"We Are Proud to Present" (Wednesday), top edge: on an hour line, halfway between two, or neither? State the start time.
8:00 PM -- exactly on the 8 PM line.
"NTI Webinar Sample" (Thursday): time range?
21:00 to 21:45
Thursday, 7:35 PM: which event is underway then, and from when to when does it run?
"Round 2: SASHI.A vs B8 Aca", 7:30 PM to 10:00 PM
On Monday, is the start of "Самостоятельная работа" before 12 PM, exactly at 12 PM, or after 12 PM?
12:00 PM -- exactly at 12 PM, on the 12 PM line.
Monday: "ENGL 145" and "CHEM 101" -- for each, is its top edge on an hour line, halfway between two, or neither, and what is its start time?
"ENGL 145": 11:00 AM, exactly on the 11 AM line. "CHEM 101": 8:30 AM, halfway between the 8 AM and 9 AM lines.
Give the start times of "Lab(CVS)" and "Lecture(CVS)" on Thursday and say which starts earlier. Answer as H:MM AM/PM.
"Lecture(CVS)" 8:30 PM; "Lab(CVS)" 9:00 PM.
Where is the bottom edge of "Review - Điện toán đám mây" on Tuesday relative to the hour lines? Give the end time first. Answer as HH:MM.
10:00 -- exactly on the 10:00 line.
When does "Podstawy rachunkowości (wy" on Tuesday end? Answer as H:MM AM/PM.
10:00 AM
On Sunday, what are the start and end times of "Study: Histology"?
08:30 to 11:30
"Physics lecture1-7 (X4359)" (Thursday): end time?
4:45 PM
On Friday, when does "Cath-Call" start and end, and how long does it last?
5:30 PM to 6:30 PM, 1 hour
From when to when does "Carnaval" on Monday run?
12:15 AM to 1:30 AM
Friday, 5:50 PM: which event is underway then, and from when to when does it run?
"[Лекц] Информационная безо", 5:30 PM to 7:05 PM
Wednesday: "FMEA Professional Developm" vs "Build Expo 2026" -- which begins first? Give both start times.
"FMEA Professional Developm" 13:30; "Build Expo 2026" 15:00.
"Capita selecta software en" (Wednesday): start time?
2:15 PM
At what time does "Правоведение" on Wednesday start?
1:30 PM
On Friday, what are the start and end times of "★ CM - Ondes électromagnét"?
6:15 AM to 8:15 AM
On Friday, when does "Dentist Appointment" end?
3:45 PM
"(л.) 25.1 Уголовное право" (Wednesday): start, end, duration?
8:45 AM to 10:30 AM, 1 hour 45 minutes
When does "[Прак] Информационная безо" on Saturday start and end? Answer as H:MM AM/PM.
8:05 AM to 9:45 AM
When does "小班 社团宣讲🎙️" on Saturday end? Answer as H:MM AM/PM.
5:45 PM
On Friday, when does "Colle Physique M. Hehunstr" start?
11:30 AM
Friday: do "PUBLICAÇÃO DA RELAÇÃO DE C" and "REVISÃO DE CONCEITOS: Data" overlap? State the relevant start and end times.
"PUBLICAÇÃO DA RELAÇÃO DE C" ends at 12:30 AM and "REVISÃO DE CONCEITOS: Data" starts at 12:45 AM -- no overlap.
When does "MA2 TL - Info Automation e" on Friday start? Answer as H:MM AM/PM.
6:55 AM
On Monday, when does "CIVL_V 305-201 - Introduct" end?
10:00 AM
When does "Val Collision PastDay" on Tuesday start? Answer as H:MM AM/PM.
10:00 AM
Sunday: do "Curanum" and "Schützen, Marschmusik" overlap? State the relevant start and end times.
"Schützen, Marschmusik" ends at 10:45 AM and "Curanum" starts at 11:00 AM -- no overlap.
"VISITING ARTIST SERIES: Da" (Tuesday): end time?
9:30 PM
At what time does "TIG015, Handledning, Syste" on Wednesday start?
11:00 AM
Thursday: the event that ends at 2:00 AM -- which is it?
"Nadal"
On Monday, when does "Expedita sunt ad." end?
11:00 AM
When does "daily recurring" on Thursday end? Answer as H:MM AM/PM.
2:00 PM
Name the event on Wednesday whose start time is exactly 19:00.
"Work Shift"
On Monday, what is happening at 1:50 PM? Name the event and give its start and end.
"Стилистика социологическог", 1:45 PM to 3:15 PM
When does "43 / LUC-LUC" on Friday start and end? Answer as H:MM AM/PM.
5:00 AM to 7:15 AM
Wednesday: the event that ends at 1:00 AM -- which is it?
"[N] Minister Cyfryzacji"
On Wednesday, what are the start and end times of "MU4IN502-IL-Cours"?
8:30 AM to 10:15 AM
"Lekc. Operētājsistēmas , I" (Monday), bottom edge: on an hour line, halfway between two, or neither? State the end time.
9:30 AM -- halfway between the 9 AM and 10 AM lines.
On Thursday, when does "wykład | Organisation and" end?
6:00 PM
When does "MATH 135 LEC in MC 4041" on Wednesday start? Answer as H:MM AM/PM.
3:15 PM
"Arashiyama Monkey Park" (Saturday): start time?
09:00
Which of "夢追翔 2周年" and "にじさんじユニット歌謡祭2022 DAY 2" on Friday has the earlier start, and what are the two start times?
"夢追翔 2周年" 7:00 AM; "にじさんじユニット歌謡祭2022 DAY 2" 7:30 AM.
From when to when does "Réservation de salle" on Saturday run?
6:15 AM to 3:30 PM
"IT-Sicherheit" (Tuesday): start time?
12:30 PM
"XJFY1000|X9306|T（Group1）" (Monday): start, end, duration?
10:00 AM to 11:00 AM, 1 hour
═══
WORK TO DO ▸ Lay out all of the data above as a two-column CSV with the headers "text" and "answer". Give one row per text with its answer, put each value in a single quoted field, and replace any line breaks with spaces.

OUTPUT OF THE EXERCISE ▸
text,answer
"""We Are Proud to Present"" (Wednesday), top edge: on an hour line, halfway between two, or neither? State the start time.","8:00 PM -- exactly on the 8 PM line."
"""NTI Webinar Sample"" (Thursday): time range?","21:00 to 21:45"
"Thursday, 7:35 PM: which event is underway then, and from when to when does it run?","""Round 2: SASHI.A vs B8 Aca"", 7:30 PM to 10:00 PM"
"On Monday, is the start of ""Самостоятельная работа"" before 12 PM, exactly at 12 PM, or after 12 PM?","12:00 PM -- exactly at 12 PM, on the 12 PM line."
"Monday: ""ENGL 145"" and ""CHEM 101"" -- for each, is its top edge on an hour line, halfway between two, or neither, and what is its start time?","""ENGL 145"": 11:00 AM, exactly on the 11 AM line. ""CHEM 101"": 8:30 AM, halfway between the 8 AM and 9 AM lines."
"Give the start times of ""Lab(CVS)"" and ""Lecture(CVS)"" on Thursday and say which starts earlier. Answer as H:MM AM/PM.","""Lecture(CVS)"" 8:30 PM; ""Lab(CVS)"" 9:00 PM."
"Where is the bottom edge of ""Review - Điện toán đám mây"" on Tuesday relative to the hour lines? Give the end time first. Answer as HH:MM.","10:00 -- exactly on the 10:00 line."
"When does ""Podstawy rachunkowości (wy"" on Tuesday end? Answer as H:MM AM/PM.","10:00 AM"
"On Sunday, what are the start and end times of ""Study: Histology""?","08:30 to 11:30"
"""Physics lecture1-7 (X4359)"" (Thursday): end time?","4:45 PM"
"On Friday, when does ""Cath-Call"" start and end, and how long does it last?","5:30 PM to 6:30 PM, 1 hour"
"From when to when does ""Carnaval"" on Monday run?","12:15 AM to 1:30 AM"
"Friday, 5:50 PM: which event is underway then, and from when to when does it run?","""[Лекц] Информационная безо"", 5:30 PM to 7:05 PM"
"Wednesday: ""FMEA Professional Developm"" vs ""Build Expo 2026"" -- which begins first? Give both start times.","""FMEA Professional Developm"" 13:30; ""Build Expo 2026"" 15:00."
"""Capita selecta software en"" (Wednesday): start time?","2:15 PM"
"At what time does ""Правоведение"" on Wednesday start?","1:30 PM"
"On Friday, what are the start and end times of ""★ CM - Ondes électromagnét""?","6:15 AM to 8:15 AM"
"On Friday, when does ""Dentist Appointment"" end?","3:45 PM"
"""(л.) 25.1 Уголовное право"" (Wednesday): start, end, duration?","8:45 AM to 10:30 AM, 1 hour 45 minutes"
"When does ""[Прак] Информационная безо"" on Saturday start and end? Answer as H:MM AM/PM.","8:05 AM to 9:45 AM"
"When does ""小班 社团宣讲🎙️"" on Saturday end? Answer as H:MM AM/PM.","5:45 PM"
"On Friday, when does ""Colle Physique M. Hehunstr"" start?","11:30 AM"
"Friday: do ""PUBLICAÇÃO DA RELAÇÃO DE C"" and ""REVISÃO DE CONCEITOS: Data"" overlap? State the relevant start and end times.","""PUBLICAÇÃO DA RELAÇÃO DE C"" ends at 12:30 AM and ""REVISÃO DE CONCEITOS: Data"" starts at 12:45 AM -- no overlap."
"When does ""MA2 TL - Info Automation e"" on Friday start? Answer as H:MM AM/PM.","6:55 AM"
"On Monday, when does ""CIVL_V 305-201 - Introduct"" end?","10:00 AM"
"When does ""Val Collision PastDay"" on Tuesday start? Answer as H:MM AM/PM.","10:00 AM"
"Sunday: do ""Curanum"" and ""Schützen, Marschmusik"" overlap? State the relevant start and end times.","""Schützen, Marschmusik"" ends at 10:45 AM and ""Curanum"" starts at 11:00 AM -- no overlap."
"""VISITING ARTIST SERIES: Da"" (Tuesday): end time?","9:30 PM"
"At what time does ""TIG015, Handledning, Syste"" on Wednesday start?","11:00 AM"
"Thursday: the event that ends at 2:00 AM -- which is it?","""Nadal"""
"On Monday, when does ""Expedita sunt ad."" end?","11:00 AM"
"When does ""daily recurring"" on Thursday end? Answer as H:MM AM/PM.","2:00 PM"
"Name the event on Wednesday whose start time is exactly 19:00.","""Work Shift"""
"On Monday, what is happening at 1:50 PM? Name the event and give its start and end.","""Стилистика социологическог"", 1:45 PM to 3:15 PM"
"When does ""43 / LUC-LUC"" on Friday start and end? Answer as H:MM AM/PM.","5:00 AM to 7:15 AM"
"Wednesday: the event that ends at 1:00 AM -- which is it?","""[N] Minister Cyfryzacji"""
"On Wednesday, what are the start and end times of ""MU4IN502-IL-Cours""?","8:30 AM to 10:15 AM"
"""Lekc. Operētājsistēmas , I"" (Monday), bottom edge: on an hour line, halfway between two, or neither? State the end time.","9:30 AM -- halfway between the 9 AM and 10 AM lines."
"On Thursday, when does ""wykład | Organisation and"" end?","6:00 PM"
"When does ""MATH 135 LEC in MC 4041"" on Wednesday start? Answer as H:MM AM/PM.","3:15 PM"
"""Arashiyama Monkey Park"" (Saturday): start time?","09:00"
"Which of ""夢追翔 2周年"" and ""にじさんじユニット歌謡祭2022 DAY 2"" on Friday has the earlier start, and what are the two start times?","""夢追翔 2周年"" 7:00 AM; ""にじさんじユニット歌謡祭2022 DAY 2"" 7:30 AM."
"From when to when does ""Réservation de salle"" on Saturday run?","6:15 AM to 3:30 PM"
"""IT-Sicherheit"" (Tuesday): start time?","12:30 PM"
"""XJFY1000|X9306|T（Group1）"" (Monday): start, end, duration?","10:00 AM to 11:00 AM, 1 hour"